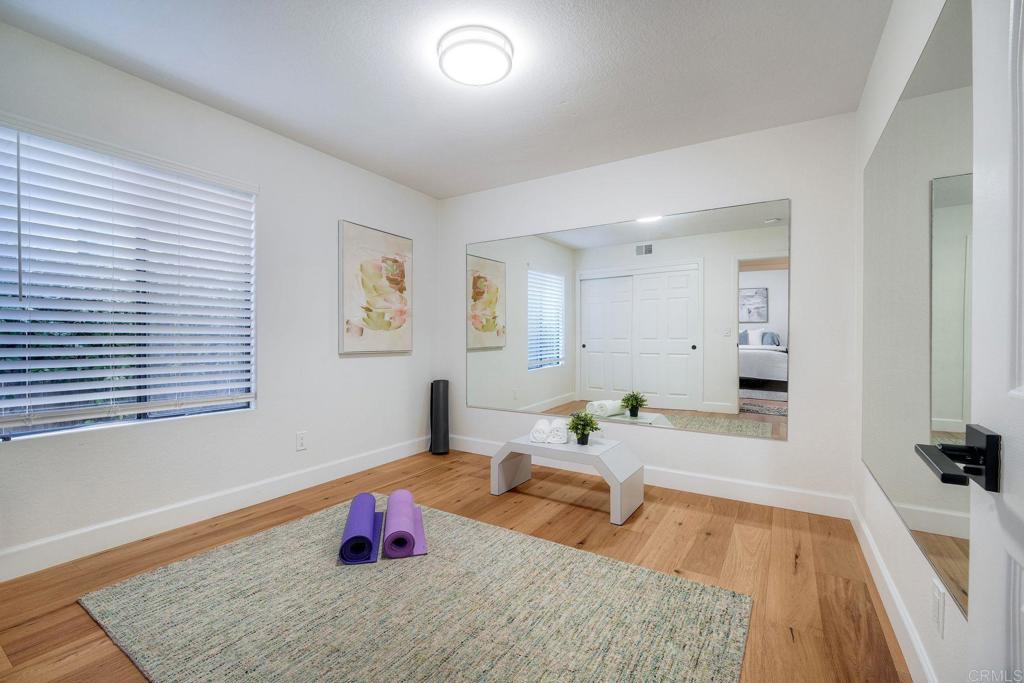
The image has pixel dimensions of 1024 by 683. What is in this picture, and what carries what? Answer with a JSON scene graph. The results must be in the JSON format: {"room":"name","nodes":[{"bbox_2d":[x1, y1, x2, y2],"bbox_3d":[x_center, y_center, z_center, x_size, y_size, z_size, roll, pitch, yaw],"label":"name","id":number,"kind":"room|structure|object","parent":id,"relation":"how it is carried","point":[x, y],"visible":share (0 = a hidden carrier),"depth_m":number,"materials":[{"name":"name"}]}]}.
{"room":"gym","nodes":[
{"label":"gym","id":0,"kind":"room"},
{"bbox_2d":[0,21,438,575],"bbox_3d":[-1.714,-0.179,2.650,0.151,2.467,3.534,0,1,32],"label":"left wall","id":1,"kind":"structure","parent":0,"point":[347,367],"depth_m":2.57,"materials":[{"name":"white paint"}]},
{"bbox_2d":[0,119,257,441],"bbox_3d":[-2.046,-0.263,2.170,0.082,1.417,1.182,0,1,32],"label":"window","id":2,"kind":"structure","parent":1,"relation":"in","point":[7,435],"depth_m":2.12,"materials":[{"name":"white"}]},
{"bbox_2d":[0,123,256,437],"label":"window blind","id":3,"kind":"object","parent":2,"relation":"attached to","point":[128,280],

##############################

#### WHAT TO WORK ON
No picture should be included when the data are set down again exactly.

#### WORKED SOLUTION
The image has pixel dimensions of 1024 by 683. What is in this picture, and what carries what? Answer with a JSON scene graph. The results must be in the JSON format: {"room":"name","nodes":[{"bbox_2d":[x1, y1, x2, y2],"bbox_3d":[x_center, y_center, z_center, x_size, y_size, z_size, roll, pitch, yaw],"label":"name","id":number,"kind":"room|structure|object","parent":id,"relation":"how it is carried","point":[x, y],"visible":share (0 = a hidden carrier),"depth_m":number,"materials":[{"name":"name"}]}]}.
{"room":"gym","nodes":[
{"label":"gym","id":0,"kind":"room"},
{"bbox_2d":[0,21,438,575],"bbox_3d":[-1.714,-0.179,2.650,0.151,2.467,3.534,0,1,32],"label":"left wall","id":1,"kind":"structure","parent":0,"point":[347,367],"depth_m":2.57,"materials":[{"name":"white paint"}]},
{"bbox_2d":[0,119,257,441],"bbox_3d":[-2.046,-0.263,2.170,0.082,1.417,1.182,0,1,32],"label":"window","id":2,"kind":"structure","parent":1,"relation":"in","point":[7,435],"depth_m":2.12,"materials":[{"name":"white"}]},
{"bbox_2d":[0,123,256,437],"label":"window blind","id":3,"kind":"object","parent":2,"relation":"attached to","point":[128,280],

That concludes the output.